Cette œuvre tient son titre du fait qu’elle est issue d’un triptyque écrit antérieurement par Dominique Lemaître, pour percussion et bande magnétique, nommé Après le silence. Dans le texte de programme du concert du 14/01/02 à Lyon, Colin Roche rappelle que « d’après certaines légendes, la naissance du monde serait le fait d’un son : un claquement de doigts dans certaines tribus africaines, le verbe en Egypte… ». Dans ce sillage, Après le silence 2 est une pièce écrite sur le mystère de cette naissance, une référence au big bang. Du reste, aux dires du compositeur, une phrase extraite du Livre des Morts Tibétain peut être considérée comme l’une des sources d’inspiration de cette pièce : « Du centre de cette radiation sortira le son naturel de la Réalité se répercutant simultanément comme des milliers de tonnerres. Ceci est le son naturel de ton propre et véritable être ». En outre, notons que le plasticien Jacques Asserin a conçu une installation pour ce solo de toms.

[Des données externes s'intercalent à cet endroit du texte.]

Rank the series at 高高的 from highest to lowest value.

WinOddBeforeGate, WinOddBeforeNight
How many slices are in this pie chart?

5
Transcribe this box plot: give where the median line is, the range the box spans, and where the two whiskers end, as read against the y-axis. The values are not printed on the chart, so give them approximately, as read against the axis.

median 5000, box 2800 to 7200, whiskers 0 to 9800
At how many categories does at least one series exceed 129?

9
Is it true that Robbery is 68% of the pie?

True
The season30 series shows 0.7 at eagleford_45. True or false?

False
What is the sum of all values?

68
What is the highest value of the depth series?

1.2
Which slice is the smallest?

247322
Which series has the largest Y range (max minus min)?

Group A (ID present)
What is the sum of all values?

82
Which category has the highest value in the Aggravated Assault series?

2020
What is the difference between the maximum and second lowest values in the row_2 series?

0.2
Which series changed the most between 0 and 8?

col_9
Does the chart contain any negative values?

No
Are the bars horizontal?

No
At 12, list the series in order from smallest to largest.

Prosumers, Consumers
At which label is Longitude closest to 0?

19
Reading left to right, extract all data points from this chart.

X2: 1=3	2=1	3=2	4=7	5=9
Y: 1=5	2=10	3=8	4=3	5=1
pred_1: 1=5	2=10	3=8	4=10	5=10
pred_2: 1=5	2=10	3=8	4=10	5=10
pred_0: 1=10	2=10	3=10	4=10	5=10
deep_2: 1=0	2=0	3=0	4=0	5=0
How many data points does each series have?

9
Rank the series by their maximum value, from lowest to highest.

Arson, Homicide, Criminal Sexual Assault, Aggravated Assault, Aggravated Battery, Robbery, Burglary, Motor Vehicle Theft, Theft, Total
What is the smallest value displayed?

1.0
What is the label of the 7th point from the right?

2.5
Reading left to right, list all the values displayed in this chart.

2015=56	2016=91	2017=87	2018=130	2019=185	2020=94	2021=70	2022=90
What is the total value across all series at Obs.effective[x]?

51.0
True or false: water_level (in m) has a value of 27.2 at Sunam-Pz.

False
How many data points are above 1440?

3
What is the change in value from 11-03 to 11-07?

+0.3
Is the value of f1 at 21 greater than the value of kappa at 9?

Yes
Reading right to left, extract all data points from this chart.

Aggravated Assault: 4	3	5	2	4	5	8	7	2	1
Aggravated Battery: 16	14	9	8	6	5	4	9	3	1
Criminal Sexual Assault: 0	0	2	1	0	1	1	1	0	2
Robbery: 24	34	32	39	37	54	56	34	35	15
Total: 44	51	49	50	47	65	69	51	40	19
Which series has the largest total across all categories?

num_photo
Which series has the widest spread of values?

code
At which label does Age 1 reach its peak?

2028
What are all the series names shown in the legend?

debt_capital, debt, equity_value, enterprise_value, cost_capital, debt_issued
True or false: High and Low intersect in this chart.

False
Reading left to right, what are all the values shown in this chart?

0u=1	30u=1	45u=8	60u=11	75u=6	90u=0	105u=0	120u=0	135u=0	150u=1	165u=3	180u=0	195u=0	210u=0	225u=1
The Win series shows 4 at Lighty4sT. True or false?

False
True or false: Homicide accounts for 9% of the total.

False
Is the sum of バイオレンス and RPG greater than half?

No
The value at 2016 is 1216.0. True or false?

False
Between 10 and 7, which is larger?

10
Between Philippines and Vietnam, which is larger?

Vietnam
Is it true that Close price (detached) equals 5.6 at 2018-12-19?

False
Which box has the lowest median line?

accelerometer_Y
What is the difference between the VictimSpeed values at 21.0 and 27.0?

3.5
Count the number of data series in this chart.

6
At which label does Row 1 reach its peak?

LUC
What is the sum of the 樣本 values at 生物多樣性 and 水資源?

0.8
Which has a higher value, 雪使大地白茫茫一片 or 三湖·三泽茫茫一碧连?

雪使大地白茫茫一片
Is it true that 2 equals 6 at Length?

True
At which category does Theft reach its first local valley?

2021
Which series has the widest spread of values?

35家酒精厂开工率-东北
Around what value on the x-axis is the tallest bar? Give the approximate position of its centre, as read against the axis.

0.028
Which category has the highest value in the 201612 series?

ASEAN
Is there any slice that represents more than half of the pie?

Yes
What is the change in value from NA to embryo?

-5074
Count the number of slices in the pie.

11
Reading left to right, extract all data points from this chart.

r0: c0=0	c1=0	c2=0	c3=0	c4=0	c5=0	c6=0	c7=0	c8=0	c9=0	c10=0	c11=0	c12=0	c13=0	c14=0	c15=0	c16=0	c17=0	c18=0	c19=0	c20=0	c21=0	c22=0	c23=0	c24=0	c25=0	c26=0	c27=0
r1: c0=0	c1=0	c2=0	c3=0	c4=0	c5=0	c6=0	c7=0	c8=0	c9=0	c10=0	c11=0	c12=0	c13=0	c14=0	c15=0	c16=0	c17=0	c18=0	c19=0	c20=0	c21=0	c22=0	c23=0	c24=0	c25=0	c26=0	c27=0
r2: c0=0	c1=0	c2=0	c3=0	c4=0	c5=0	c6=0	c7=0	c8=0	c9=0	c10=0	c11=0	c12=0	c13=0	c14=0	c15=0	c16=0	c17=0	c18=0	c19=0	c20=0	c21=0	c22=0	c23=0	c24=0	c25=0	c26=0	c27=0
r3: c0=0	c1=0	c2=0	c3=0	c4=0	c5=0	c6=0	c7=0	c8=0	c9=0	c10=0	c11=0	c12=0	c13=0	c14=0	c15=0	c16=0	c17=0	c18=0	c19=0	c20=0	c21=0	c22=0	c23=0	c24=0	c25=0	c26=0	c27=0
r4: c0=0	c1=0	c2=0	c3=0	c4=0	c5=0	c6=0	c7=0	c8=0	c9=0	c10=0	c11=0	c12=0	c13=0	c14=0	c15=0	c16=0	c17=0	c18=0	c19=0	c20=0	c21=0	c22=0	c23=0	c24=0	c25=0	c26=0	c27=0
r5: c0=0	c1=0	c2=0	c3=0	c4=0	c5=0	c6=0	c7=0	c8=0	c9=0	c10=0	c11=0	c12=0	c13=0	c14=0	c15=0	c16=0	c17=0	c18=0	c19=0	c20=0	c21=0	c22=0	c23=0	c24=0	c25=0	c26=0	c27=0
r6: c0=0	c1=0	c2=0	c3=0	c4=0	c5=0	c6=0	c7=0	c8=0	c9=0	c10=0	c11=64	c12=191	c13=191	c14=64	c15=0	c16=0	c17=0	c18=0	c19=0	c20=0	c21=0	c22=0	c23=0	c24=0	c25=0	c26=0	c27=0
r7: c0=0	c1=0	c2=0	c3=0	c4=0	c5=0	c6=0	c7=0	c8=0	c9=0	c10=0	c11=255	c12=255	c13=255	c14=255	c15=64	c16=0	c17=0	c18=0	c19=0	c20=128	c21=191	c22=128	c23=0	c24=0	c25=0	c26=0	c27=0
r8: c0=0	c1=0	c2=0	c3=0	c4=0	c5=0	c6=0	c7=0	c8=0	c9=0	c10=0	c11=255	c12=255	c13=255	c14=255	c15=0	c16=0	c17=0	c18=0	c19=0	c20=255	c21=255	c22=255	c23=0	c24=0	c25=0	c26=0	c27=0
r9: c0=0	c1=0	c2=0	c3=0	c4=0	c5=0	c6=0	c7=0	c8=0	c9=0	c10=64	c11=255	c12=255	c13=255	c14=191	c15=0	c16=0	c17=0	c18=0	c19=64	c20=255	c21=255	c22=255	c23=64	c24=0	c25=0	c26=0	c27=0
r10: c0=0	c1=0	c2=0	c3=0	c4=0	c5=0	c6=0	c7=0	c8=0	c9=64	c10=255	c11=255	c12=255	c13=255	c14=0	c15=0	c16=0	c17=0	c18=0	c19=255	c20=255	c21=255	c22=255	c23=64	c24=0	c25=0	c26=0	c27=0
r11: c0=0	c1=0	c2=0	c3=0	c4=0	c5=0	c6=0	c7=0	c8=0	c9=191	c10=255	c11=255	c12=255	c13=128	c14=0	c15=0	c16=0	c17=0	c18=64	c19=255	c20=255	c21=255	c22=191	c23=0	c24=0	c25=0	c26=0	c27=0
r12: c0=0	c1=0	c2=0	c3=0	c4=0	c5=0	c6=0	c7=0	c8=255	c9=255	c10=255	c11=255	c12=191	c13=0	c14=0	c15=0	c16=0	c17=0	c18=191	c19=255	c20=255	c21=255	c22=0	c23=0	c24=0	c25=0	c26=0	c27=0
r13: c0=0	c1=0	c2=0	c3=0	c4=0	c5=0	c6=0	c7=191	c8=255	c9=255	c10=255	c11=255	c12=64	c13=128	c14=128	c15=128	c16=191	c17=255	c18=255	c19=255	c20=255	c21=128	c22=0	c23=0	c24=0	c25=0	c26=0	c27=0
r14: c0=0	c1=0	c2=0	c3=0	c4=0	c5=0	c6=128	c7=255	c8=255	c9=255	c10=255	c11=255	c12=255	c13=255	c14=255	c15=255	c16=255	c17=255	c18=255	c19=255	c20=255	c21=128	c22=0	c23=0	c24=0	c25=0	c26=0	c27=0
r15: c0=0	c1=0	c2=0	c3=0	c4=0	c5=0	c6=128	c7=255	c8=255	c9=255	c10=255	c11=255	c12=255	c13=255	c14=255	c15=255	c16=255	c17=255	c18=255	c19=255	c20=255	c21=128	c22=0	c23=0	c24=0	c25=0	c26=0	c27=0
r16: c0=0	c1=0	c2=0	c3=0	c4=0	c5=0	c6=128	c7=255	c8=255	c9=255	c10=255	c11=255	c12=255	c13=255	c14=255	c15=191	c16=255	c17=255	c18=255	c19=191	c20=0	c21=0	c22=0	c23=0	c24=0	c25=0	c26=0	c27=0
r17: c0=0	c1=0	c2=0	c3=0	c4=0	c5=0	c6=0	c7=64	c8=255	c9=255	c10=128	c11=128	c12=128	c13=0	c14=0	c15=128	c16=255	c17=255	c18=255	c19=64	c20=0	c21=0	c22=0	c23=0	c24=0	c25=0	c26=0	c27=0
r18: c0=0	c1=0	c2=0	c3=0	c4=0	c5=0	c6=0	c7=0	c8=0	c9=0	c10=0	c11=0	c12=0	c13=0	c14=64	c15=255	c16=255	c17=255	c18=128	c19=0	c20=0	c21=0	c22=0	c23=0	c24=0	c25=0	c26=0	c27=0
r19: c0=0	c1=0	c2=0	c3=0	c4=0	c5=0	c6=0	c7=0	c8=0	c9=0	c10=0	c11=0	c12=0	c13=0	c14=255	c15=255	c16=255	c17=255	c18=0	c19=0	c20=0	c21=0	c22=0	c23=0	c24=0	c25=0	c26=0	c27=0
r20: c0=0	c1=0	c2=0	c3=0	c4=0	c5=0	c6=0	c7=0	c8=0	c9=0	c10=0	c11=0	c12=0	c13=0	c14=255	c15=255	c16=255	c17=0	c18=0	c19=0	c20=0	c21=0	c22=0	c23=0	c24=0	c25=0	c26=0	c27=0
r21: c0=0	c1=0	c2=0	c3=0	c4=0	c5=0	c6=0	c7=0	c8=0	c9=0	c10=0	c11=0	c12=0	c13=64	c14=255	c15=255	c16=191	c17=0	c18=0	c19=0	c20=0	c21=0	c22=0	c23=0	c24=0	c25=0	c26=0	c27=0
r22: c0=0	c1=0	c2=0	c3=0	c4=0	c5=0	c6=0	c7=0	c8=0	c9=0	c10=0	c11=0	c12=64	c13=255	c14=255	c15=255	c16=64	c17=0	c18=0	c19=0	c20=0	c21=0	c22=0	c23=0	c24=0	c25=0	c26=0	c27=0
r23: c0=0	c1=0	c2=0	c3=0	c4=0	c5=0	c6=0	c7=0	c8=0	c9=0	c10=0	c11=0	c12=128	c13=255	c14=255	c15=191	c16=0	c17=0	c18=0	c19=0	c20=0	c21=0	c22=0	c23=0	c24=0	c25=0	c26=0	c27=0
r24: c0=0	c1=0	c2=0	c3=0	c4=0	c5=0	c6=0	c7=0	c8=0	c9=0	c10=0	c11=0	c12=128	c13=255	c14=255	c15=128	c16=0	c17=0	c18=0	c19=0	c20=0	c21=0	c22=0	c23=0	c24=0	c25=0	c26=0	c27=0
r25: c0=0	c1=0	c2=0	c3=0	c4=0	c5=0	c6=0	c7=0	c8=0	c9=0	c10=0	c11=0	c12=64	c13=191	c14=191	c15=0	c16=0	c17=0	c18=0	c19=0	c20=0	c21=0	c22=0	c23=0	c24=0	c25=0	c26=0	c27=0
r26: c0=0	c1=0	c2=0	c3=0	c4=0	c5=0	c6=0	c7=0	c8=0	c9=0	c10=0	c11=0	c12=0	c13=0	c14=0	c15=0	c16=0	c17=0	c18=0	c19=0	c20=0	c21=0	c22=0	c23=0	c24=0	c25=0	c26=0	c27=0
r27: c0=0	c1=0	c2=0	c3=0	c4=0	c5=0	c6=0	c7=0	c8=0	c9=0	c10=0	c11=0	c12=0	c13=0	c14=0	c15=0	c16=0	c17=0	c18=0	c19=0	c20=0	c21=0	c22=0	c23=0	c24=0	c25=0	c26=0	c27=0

L’œuvre percussive se présente sous la forme d’un pentateuque. La partition incantatoire est donc construite en cinq parties, évoluant du solennel au rythmique, passant même par une section improvisée par l’interprète, ajoutant à l’ensemble un côté tribal assez prononcé. « Les différentes séquences s’enchaînent de façon souple, et la cellule initiale prolifère jusqu’à un final d’un extrême dynamisme. L’impact, les résonances de peaux, l’aspect essentiel et élémentaire du rythme (c’est-à-dire fondateur de l’art musical) sont ici mis en valeur » note Colin Roche. Dans un article pour la revue Percussions n°15 intitulé « Pour le sable … pour la perle » publié en juin 2004, Nathalie Dumesnil remarque que « les premières frappes martiales de l’œuvre – régulières comme un battement cardiaque – sont progressivement perturbées par quelques appogiatures annonçant un épisode contrasté (trémolos en crescendo-decrescendo entrecoupés de groupes de sons brefs). Puis une nouvelle pulsation s’installe, annonçant une section libre (exemple unique chez Lemaître) alors que le tempo s’accélère ; cette transition improviséeaboutit à la dernière séquence composée de courtes cellules enchaînées évoluant de l’aigu au grave ».